◆ GOAL
Reproduce the following lines word for word.

◆ DATA SUPPLIED
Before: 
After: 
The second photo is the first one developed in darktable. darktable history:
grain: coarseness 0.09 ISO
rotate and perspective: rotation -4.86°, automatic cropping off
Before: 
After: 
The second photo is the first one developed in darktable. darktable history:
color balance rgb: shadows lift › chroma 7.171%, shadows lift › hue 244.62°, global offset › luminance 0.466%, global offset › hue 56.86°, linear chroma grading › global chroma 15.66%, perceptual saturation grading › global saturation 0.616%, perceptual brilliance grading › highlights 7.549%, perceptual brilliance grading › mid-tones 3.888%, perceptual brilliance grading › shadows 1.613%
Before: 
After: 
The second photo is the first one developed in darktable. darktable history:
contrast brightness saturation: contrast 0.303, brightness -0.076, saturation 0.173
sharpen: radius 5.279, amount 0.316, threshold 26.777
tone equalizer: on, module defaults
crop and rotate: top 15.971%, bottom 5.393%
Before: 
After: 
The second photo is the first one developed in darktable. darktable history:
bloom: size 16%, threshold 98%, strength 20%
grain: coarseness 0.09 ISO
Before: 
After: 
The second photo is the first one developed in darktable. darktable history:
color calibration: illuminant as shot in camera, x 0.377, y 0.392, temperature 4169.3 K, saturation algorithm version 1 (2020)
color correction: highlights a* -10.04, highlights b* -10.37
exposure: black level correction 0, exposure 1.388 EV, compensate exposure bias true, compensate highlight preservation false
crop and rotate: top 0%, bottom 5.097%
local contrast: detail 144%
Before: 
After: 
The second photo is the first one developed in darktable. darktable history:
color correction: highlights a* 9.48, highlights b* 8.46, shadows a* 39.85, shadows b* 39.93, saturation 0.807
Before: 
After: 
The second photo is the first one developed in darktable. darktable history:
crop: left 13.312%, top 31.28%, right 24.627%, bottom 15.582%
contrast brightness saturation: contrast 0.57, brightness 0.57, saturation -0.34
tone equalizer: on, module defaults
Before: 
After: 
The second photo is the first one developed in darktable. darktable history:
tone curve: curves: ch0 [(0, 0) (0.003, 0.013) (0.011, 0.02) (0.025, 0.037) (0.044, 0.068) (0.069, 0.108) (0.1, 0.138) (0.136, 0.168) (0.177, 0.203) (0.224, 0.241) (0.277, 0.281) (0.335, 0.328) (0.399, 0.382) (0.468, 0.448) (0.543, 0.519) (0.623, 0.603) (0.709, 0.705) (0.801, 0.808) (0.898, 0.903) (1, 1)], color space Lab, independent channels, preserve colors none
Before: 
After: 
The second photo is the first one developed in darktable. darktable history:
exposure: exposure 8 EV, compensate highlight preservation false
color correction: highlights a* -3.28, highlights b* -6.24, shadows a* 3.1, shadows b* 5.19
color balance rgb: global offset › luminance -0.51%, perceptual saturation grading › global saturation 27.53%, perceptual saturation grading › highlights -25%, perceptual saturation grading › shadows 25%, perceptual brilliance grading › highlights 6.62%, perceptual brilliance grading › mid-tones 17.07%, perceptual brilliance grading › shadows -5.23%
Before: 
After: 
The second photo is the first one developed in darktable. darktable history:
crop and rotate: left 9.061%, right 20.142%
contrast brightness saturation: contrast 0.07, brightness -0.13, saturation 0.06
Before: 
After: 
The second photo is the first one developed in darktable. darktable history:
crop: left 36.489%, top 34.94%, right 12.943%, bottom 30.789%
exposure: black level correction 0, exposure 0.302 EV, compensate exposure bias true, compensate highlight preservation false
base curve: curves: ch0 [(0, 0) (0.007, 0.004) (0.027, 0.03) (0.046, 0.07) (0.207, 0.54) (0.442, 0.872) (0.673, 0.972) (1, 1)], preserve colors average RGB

◆ EXPECTED ANSWER
Before: 
After: 
The second photo is the first one developed in darktable. darktable history:
grain: coarseness 0.09 ISO
rotate and perspective: rotation -4.86°, automatic cropping off
Before: 
After: 
The second photo is the first one developed in darktable. darktable history:
color balance rgb: shadows lift › chroma 7.171%, shadows lift › hue 244.62°, global offset › luminance 0.466%, global offset › hue 56.86°, linear chroma grading › global chroma 15.66%, perceptual saturation grading › global saturation 0.616%, perceptual brilliance grading › highlights 7.549%, perceptual brilliance grading › mid-tones 3.888%, perceptual brilliance grading › shadows 1.613%
Before: 
After: 
The second photo is the first one developed in darktable. darktable history:
contrast brightness saturation: contrast 0.303, brightness -0.076, saturation 0.173
sharpen: radius 5.279, amount 0.316, threshold 26.777
tone equalizer: on, module defaults
crop and rotate: top 15.971%, bottom 5.393%
Before: 
After: 
The second photo is the first one developed in darktable. darktable history:
bloom: size 16%, threshold 98%, strength 20%
grain: coarseness 0.09 ISO
Before: 
After: 
The second photo is the first one developed in darktable. darktable history:
color calibration: illuminant as shot in camera, x 0.377, y 0.392, temperature 4169.3 K, saturation algorithm version 1 (2020)
color correction: highlights a* -10.04, highlights b* -10.37
exposure: black level correction 0, exposure 1.388 EV, compensate exposure bias true, compensate highlight preservation false
crop and rotate: top 0%, bottom 5.097%
local contrast: detail 144%
Before: 
After: 
The second photo is the first one developed in darktable. darktable history:
color correction: highlights a* 9.48, highlights b* 8.46, shadows a* 39.85, shadows b* 39.93, saturation 0.807
Before: 
After: 
The second photo is the first one developed in darktable. darktable history:
crop: left 13.312%, top 31.28%, right 24.627%, bottom 15.582%
contrast brightness saturation: contrast 0.57, brightness 0.57, saturation -0.34
tone equalizer: on, module defaults
Before: 
After: 
The second photo is the first one developed in darktable. darktable history:
tone curve: curves: ch0 [(0, 0) (0.003, 0.013) (0.011, 0.02) (0.025, 0.037) (0.044, 0.068) (0.069, 0.108) (0.1, 0.138) (0.136, 0.168) (0.177, 0.203) (0.224, 0.241) (0.277, 0.281) (0.335, 0.328) (0.399, 0.382) (0.468, 0.448) (0.543, 0.519) (0.623, 0.603) (0.709, 0.705) (0.801, 0.808) (0.898, 0.903) (1, 1)], color space Lab, independent channels, preserve colors none
Before: 
After: 
The second photo is the first one developed in darktable. darktable history:
exposure: exposure 8 EV, compensate highlight preservation false
color correction: highlights a* -3.28, highlights b* -6.24, shadows a* 3.1, shadows b* 5.19
color balance rgb: global offset › luminance -0.51%, perceptual saturation grading › global saturation 27.53%, perceptual saturation grading › highlights -25%, perceptual saturation grading › shadows 25%, perceptual brilliance grading › highlights 6.62%, perceptual brilliance grading › mid-tones 17.07%, perceptual brilliance grading › shadows -5.23%
Before: 
After: 
The second photo is the first one developed in darktable. darktable history:
crop and rotate: left 9.061%, right 20.142%
contrast brightness saturation: contrast 0.07, brightness -0.13, saturation 0.06
Before: 
After: 
The second photo is the first one developed in darktable. darktable history:
crop: left 36.489%, top 34.94%, right 12.943%, bottom 30.789%
exposure: black level correction 0, exposure 0.302 EV, compensate exposure bias true, compensate highlight preservation false
base curve: curves: ch0 [(0, 0) (0.007, 0.004) (0.027, 0.03) (0.046, 0.07) (0.207, 0.54) (0.442, 0.872) (0.673, 0.972) (1, 1)], preserve colors average RGB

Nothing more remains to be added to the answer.